Start Date: 08-Oct-2018 End Date:
Project Budget: $2,249,693
Total Disbursement: US $ 123,447.00
Afghanistan, Bangladesh, Bhutan, India, Maldives, Nepal, Pakistan, Sri Lanka
Number of Direct Beneficiaries
800 small farm families (50 per site * 2 sites = 100 per MSs)
Number of Indirect Beneficiaries
8000 farm families (500 per sites * 2 sites = 1000 per MSs)
- To identify and replicate successful food processing technologies and models for fruits and vegetable in South and South-East Asia region
- To increase skill and capacity of smallholder farm families on value addition of locally produces fruits and vegetable
- To increase income and improve livelihoods of the small holders
- To promote empowerment of rural women and employment through promotion of agri-business
- To develop value chain of the agriculture products and mainstreaming the locally produced commodities
South Asian region is one of the populace regions in the World with 1.6 billion people which represents 24.2 % of the World population.

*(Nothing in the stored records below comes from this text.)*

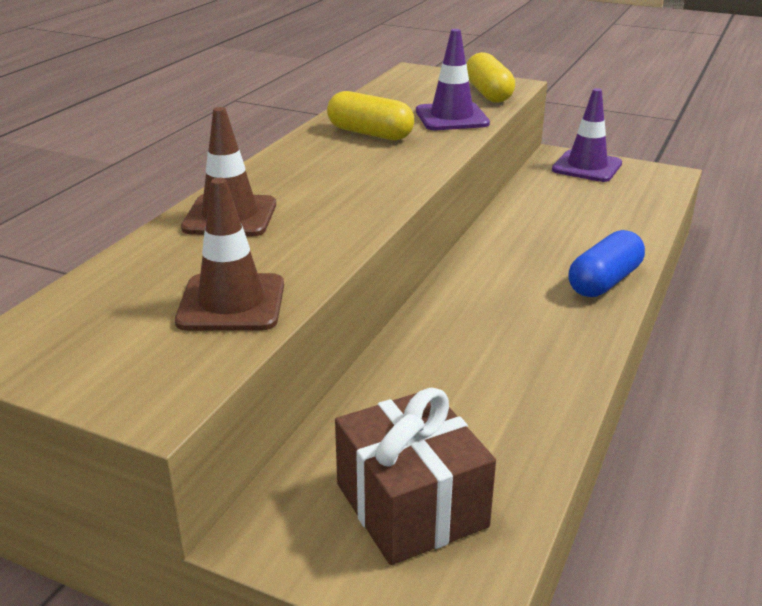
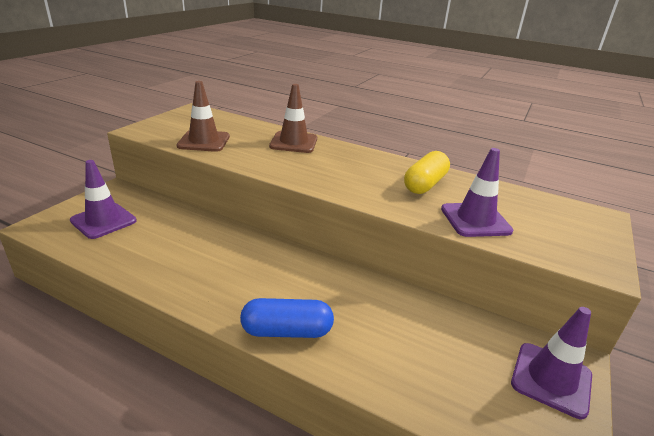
camera: 90 degrees right, 0 degrees up
(411, 505) = (103, 221): brown gift -> purple traffic cone
(488, 93) = (557, 247): yellow capsule -> none
(604, 281) = (287, 331): blue capsule -> blue capsule turned 45 degrees counterclockwise

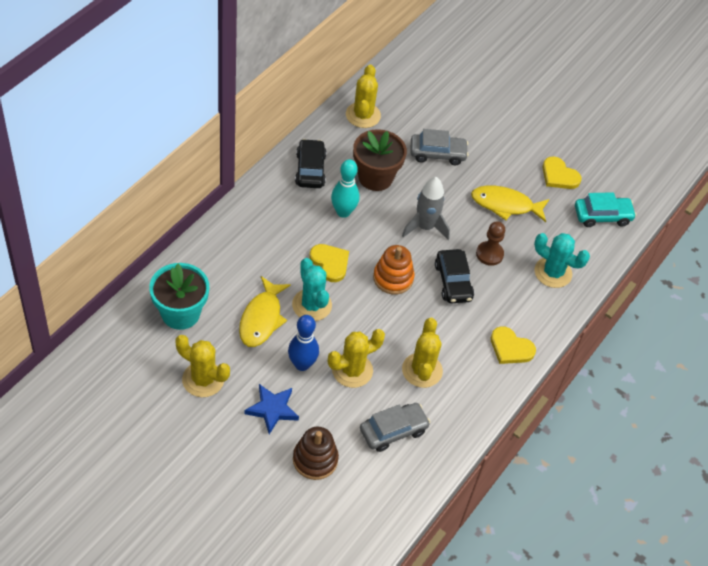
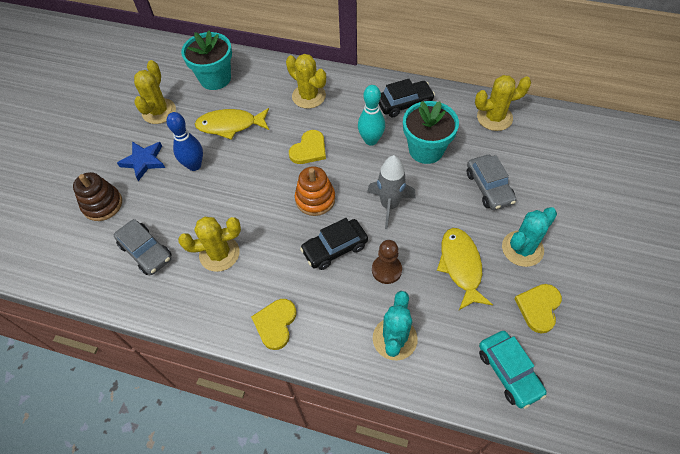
camera: 80 degrees right, 5 degrees up
(312, 305) = (258, 152): turquoise cactus -> turquoise cactus (522, 249)
(352, 370) = (200, 201): yellow cactus -> yellow cactus (309, 96)
(375, 177) = (426, 150): brown flower pot -> turquoise flower pot

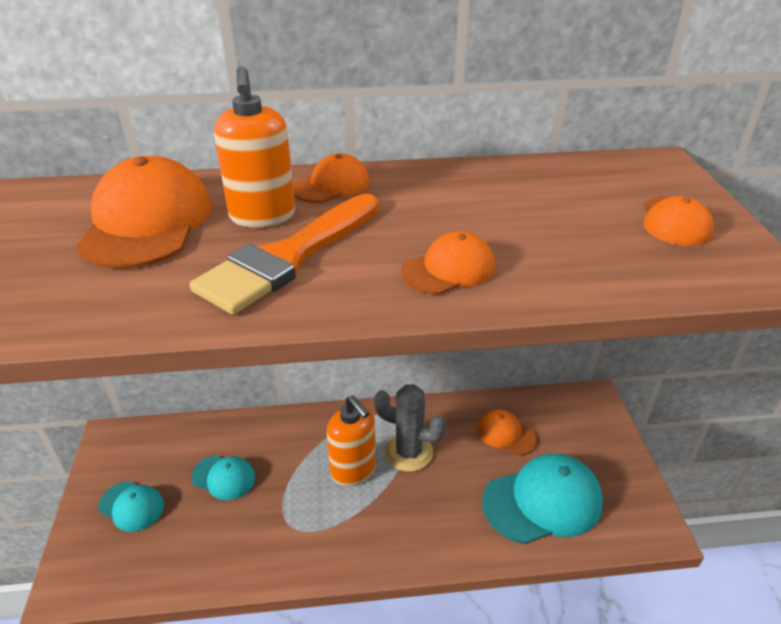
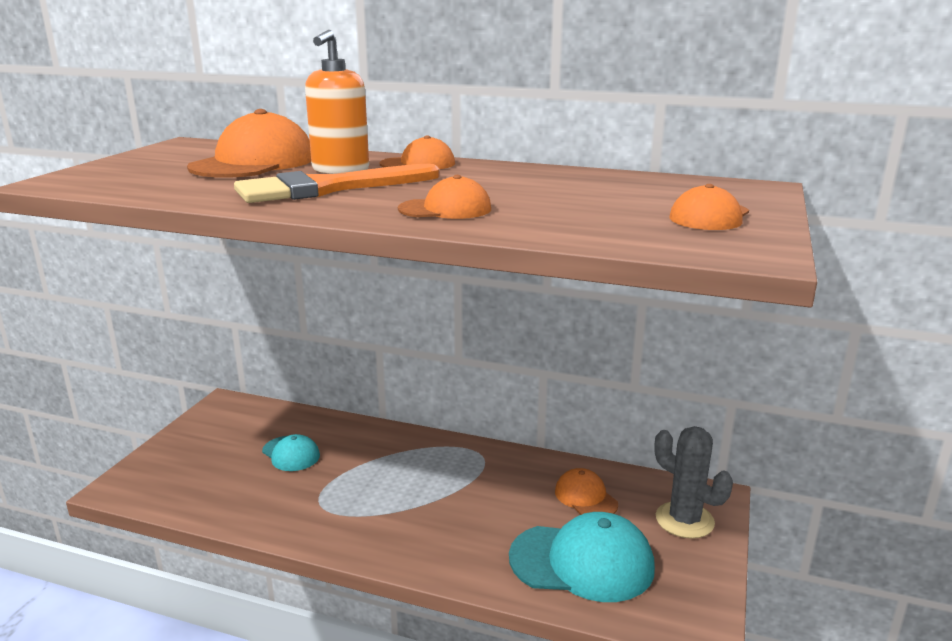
camera: 25 degrees right, 15 degrees down
(132, 506) = (204, 451): turquoise cap -> none
(353, 470) = (407, 482): orange soap dispenser -> none
(408, 452) = (471, 483): grey cactus -> grey cactus (684, 520)

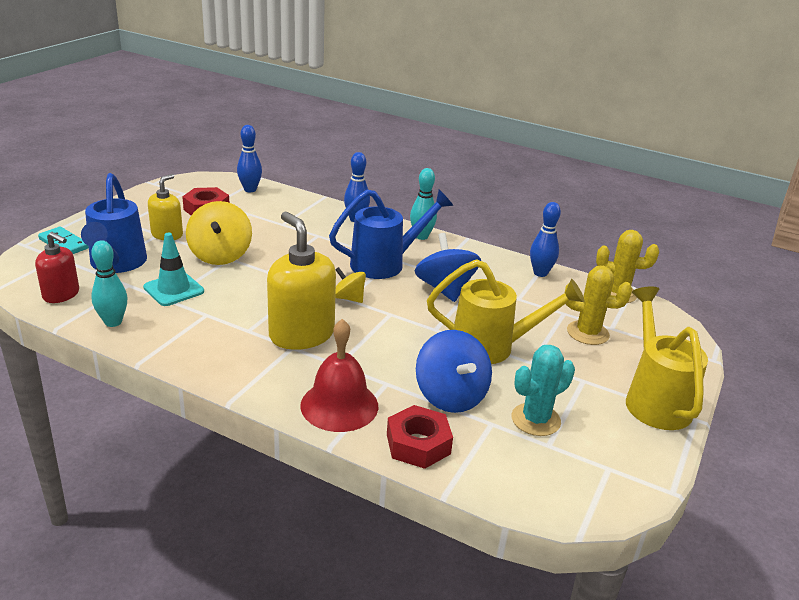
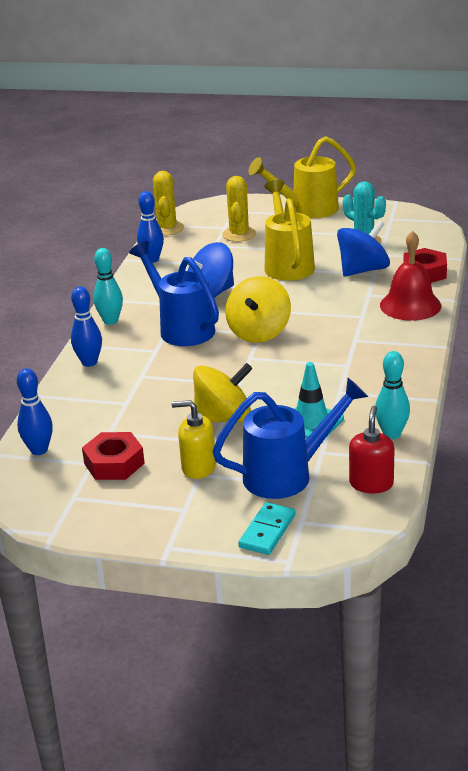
camera: 100 degrees left, 0 degrees up
(301, 334) = (333, 340): yellow soap dispenser -> none
(348, 298) = (259, 332): yellow spinning top -> yellow spinning top, size x1.73

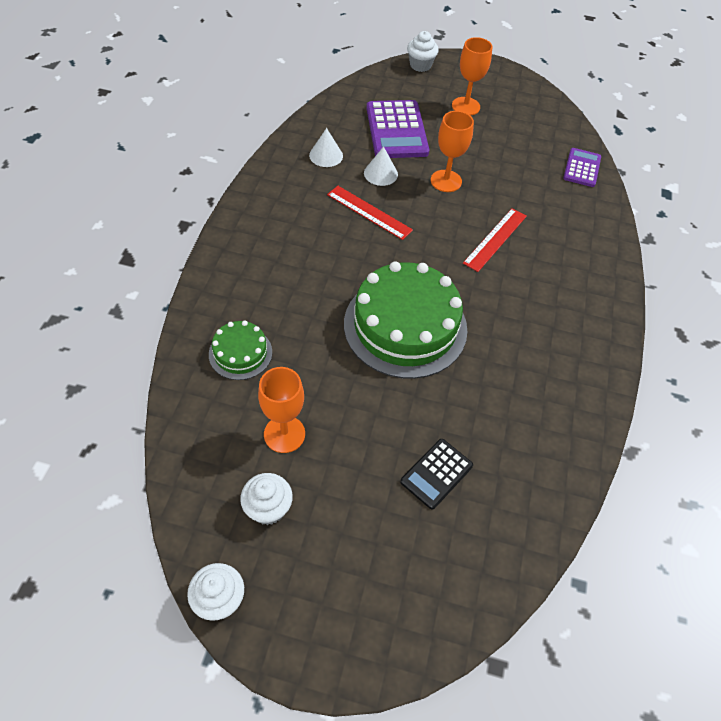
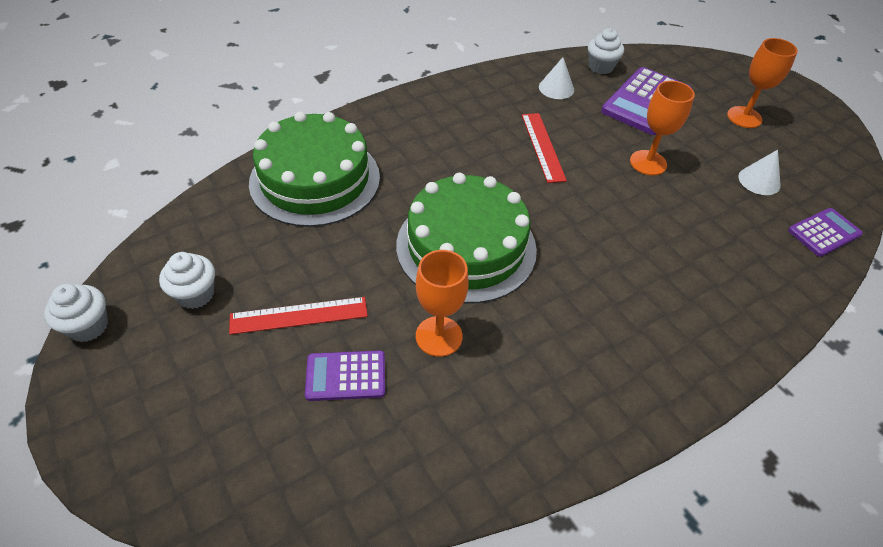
camera: 45 degrees right, 5 degrees down
(240, 353) = (315, 179): green cake -> green cake, size x2.04
(284, 434) = (272, 254): orange goblet -> orange goblet (439, 336)
(380, 173) = (590, 125): white cone -> white cone (759, 181)
(420, 65) = (733, 66): white cupcake -> white cupcake (600, 67)
(436, 474) = (346, 376): black calculator -> purple calculator
(495, 239) = (642, 235): red ruler -> red ruler (299, 316)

Agriculture sector provides employment to 70% of population and contributes 24-50% GDP. Average across the region, almost 60% of the regional population depends on agriculture for their livelihood. Operating with average land holding of less than 1 hectare more than 25% fall below poverty and face acute shortage of food. This bracket of population is also vulnerable to malnutrition.
Fruits and vegetables play a major role in the agricultural economy of the SAARC countries. These countries grow a large variety of indigenous and exotic fruits and vegetables. Most member countries of SAARC for the past several years, maintained positive growth in production of fruits and vegetables indicating the increasing role that they play in enhancing farmer incomes, alleviating poverty and improving quality of diet. In most of the SAARC countries vegetables are an obvious priority as they are less risky to grow as compared to fruits. Vegetable production in South Asia was estimated to be 100 mt and total utilization was reported to be 99.13mt. Although the production of vegetable and fruits are rapidly increasing, the high post-harvest losses and lack of value addition technologies often limits the farmers to derive optimum benefits from the production increase.
Value chains for fruits and vegetables are different from food grains. These are highly perishable commodities and there are issues of food safety both for domestic and international markets. There is a need to envision a complete agri-food system. Agricultural processors and retailers are scaling up very fast while farmers continue to be small and fragmented. The question of economic viability of small farmers arises which could be tackled by developing horizontal and vertical coordination (domestically and globally) through efficient and equitable fruits and vegetables value chains development with respect to competitiveness, inclusiveness, scalability and sustainability to ensure fair prices to farmer and agribusiness participants to improve the income and livelihood of the chain actors.